(Problem to solve) Within the listing below, give again exactly the lines between the one containing "cx_px: -435" and the one containing "vfov_deg: 43.6", inclusive, pictures left aside.

BEGIN Available records

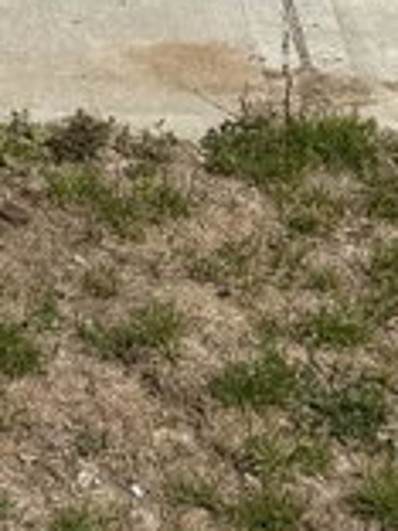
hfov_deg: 8.5
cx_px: -435
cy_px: -597
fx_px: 2514
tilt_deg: -7.7
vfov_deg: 10.8
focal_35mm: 164
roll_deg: -0.1
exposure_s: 1/9091
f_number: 1.78
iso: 80
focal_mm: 6.76
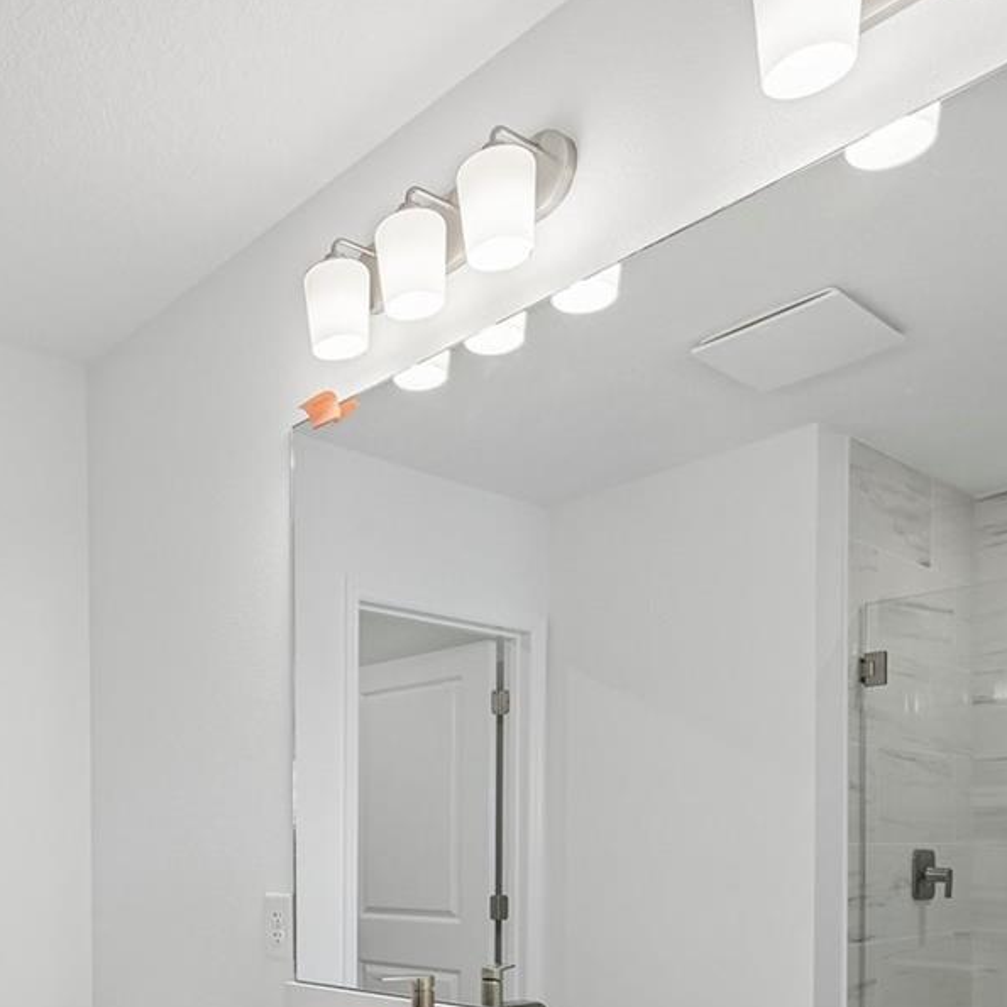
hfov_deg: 48.7
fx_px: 1053
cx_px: 225
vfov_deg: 47.4
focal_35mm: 32
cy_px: 851
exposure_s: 1/100
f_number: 8
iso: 400
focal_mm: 14
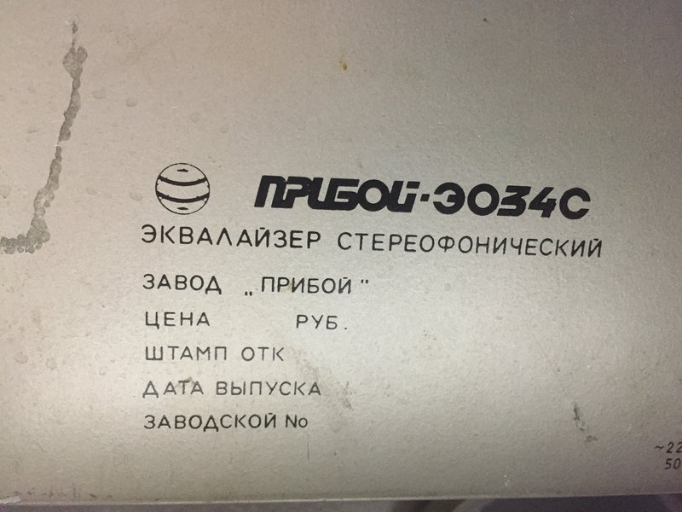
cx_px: 341
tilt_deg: -9.3
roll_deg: -1.6
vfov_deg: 48.2
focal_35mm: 29
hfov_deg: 61.7
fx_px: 571
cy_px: 256
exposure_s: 1/17
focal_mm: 4.15
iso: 250
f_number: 2.2
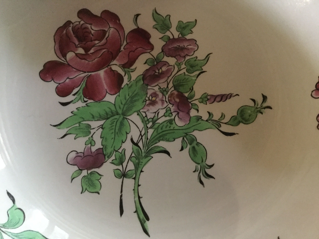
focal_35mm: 31
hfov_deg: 58.4
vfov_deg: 45.4
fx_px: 286
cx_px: 160
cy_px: 120
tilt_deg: -78.3
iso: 640
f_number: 2.4
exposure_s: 1/17
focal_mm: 3.3
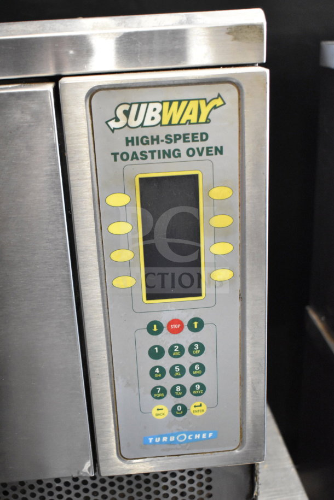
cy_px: 250
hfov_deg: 29.9
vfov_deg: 43.6
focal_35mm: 45
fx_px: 626
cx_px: 167
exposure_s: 1/100
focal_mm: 30
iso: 6400
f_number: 5
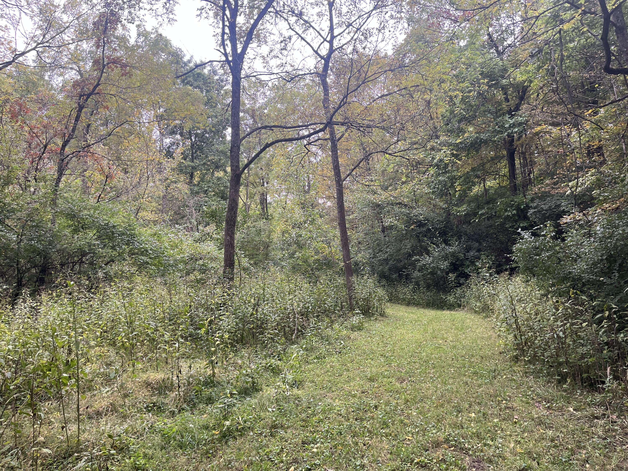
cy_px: 236
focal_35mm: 26
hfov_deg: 67.3
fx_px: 472
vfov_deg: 53.1
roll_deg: -0.7
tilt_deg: +7.3
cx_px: 314
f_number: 1.6
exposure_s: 1/121
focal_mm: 5.1
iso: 100
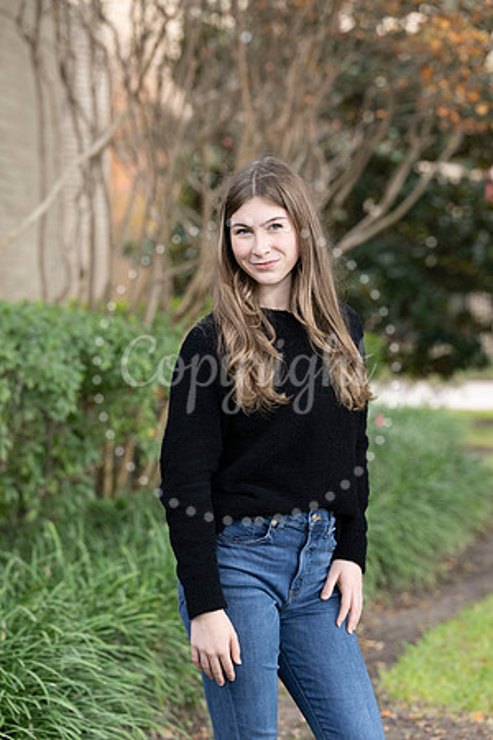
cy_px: 370
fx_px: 2362
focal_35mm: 115
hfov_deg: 11.9
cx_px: 246
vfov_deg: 17.8
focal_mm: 115
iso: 320
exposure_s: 1/200
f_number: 5
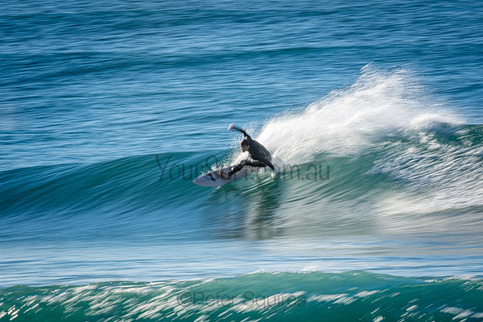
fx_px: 10064
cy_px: 161
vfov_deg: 1.8
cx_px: 242
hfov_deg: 2.7
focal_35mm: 750
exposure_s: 1/30
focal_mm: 500
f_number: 25
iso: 100
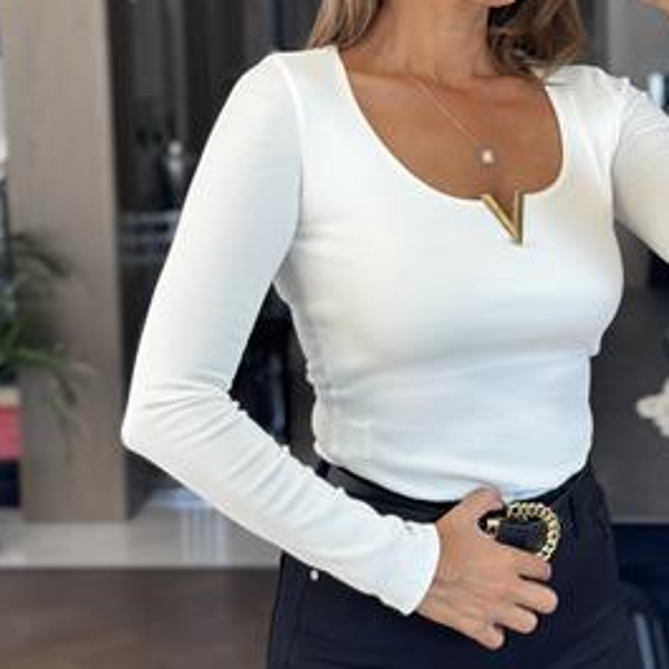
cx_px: 470
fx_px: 1771
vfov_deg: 21.3
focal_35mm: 81
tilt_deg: -16.2
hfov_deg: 21.3
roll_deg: +1.8
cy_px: 189
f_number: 1.78
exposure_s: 1/130
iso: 64
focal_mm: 6.86
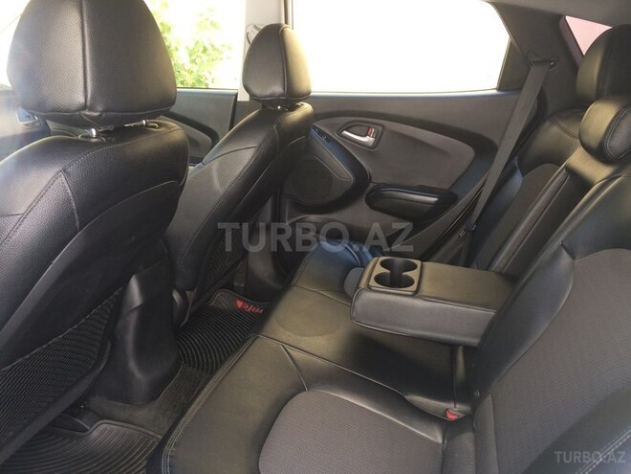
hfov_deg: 61.7
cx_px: 316
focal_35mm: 29
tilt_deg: -18.9
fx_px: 529
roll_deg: -4.8
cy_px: 237
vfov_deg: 48.2
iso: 40
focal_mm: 4.15
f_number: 2.2
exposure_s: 1/50
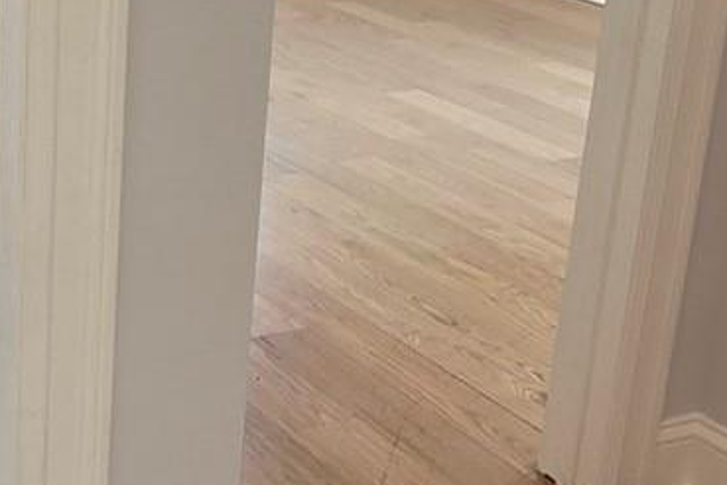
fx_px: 1514
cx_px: 89
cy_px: 199
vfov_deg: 18.2
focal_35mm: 75
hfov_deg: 26.2
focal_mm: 2.2
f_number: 2.2
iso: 100
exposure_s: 1/120
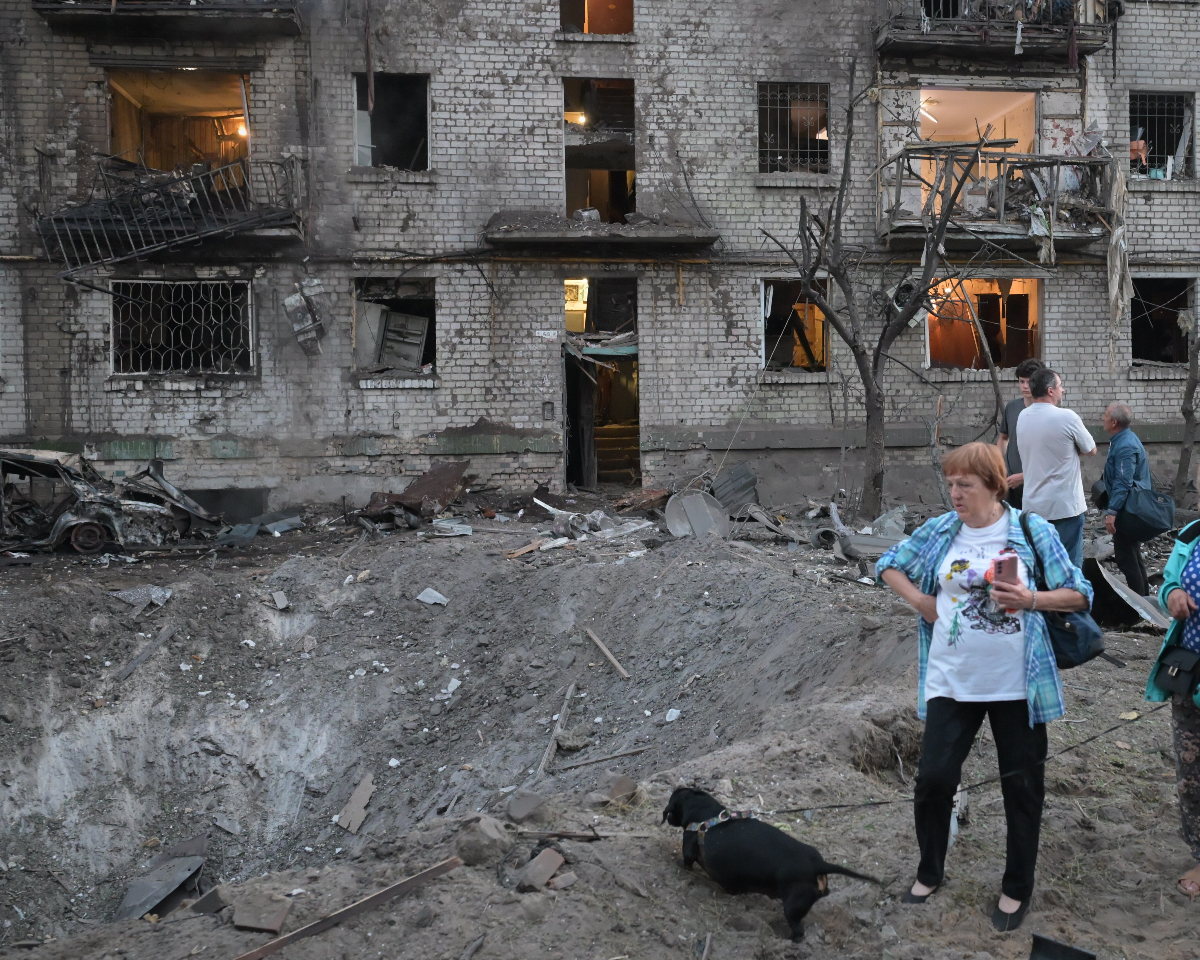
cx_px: 810
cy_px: 439
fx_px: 1705
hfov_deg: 38.3
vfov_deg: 31.4
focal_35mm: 48
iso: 6400
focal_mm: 35
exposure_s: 1/125
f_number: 4
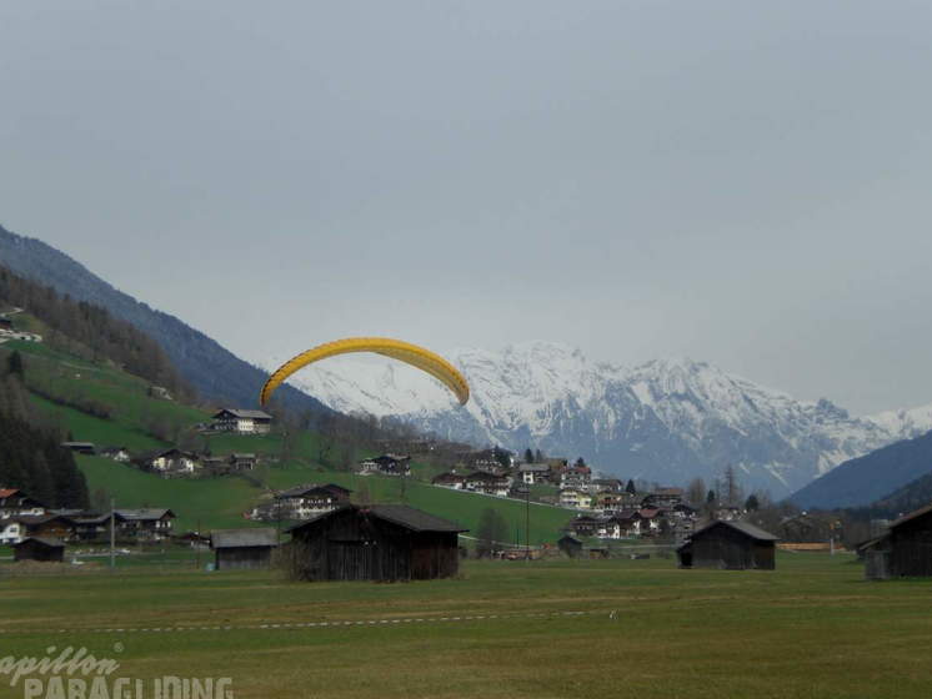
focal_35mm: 121
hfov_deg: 16.3
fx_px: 3259
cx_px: 465
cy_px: 341
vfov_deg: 12.3
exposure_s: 1/500
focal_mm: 18.9
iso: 50
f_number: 5.9
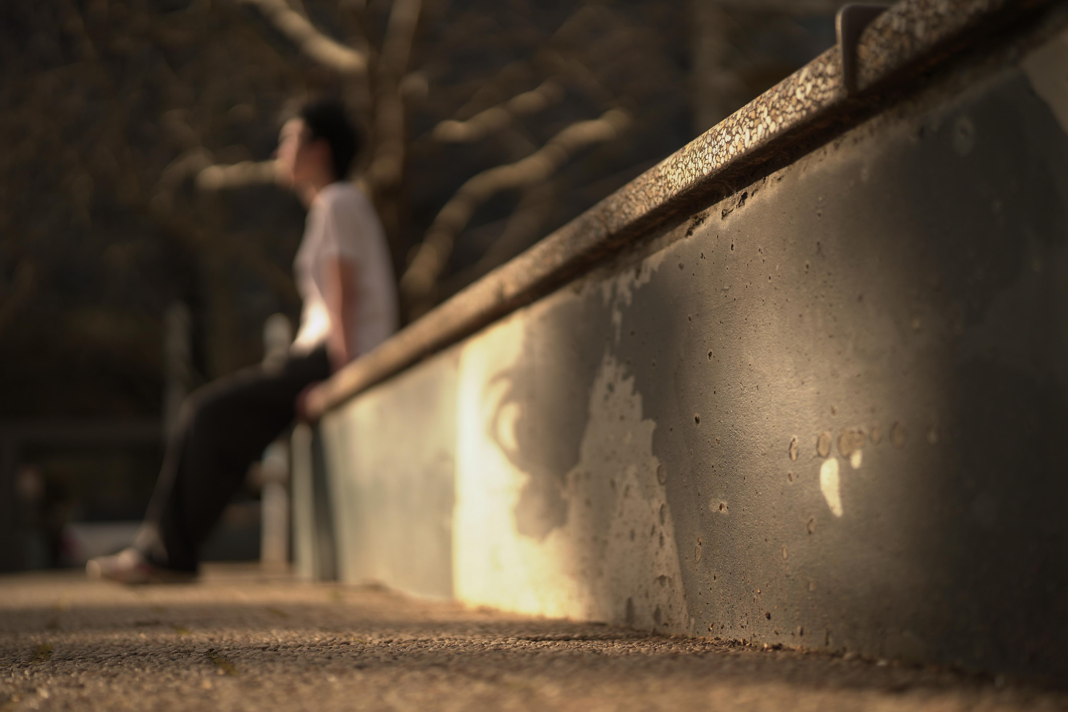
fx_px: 1483
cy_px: 356
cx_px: 534
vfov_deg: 27.0
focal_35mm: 50
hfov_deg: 39.6
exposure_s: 1/4000
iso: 100
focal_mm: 50
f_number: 1.4
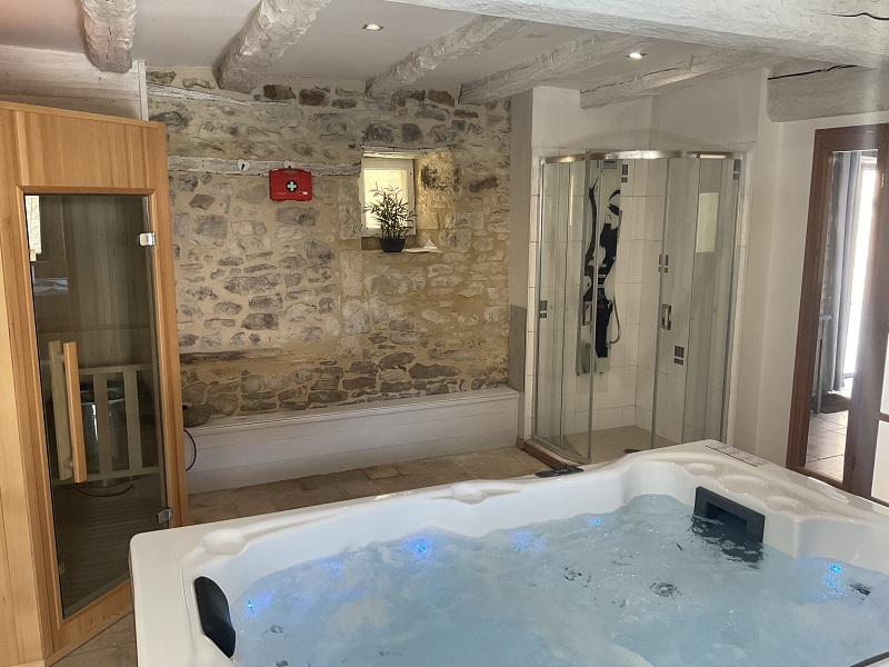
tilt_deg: -10.2
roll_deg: -0.7
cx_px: 444
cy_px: 334
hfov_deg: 61.7
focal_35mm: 29
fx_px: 745
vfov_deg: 48.2
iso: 50
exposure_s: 1/50
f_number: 1.8
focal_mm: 3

END Available records

(Result below)
cx_px: -435
cy_px: -597
fx_px: 2514
tilt_deg: -7.7
vfov_deg: 10.8
focal_35mm: 164
roll_deg: -0.1
exposure_s: 1/9091
f_number: 1.78
iso: 80
focal_mm: 6.76
hfov_deg: 48.7
fx_px: 1053
cx_px: 225
vfov_deg: 47.4
focal_35mm: 32
cy_px: 851
exposure_s: 1/100
f_number: 8
iso: 400
focal_mm: 14
cx_px: 341
tilt_deg: -9.3
roll_deg: -1.6
vfov_deg: 48.2
focal_35mm: 29
hfov_deg: 61.7
fx_px: 571
cy_px: 256
exposure_s: 1/17
focal_mm: 4.15
iso: 250
f_number: 2.2
focal_35mm: 31
hfov_deg: 58.4
vfov_deg: 45.4
fx_px: 286
cx_px: 160
cy_px: 120
tilt_deg: -78.3
iso: 640
f_number: 2.4
exposure_s: 1/17
focal_mm: 3.3
cy_px: 250
hfov_deg: 29.9
vfov_deg: 43.6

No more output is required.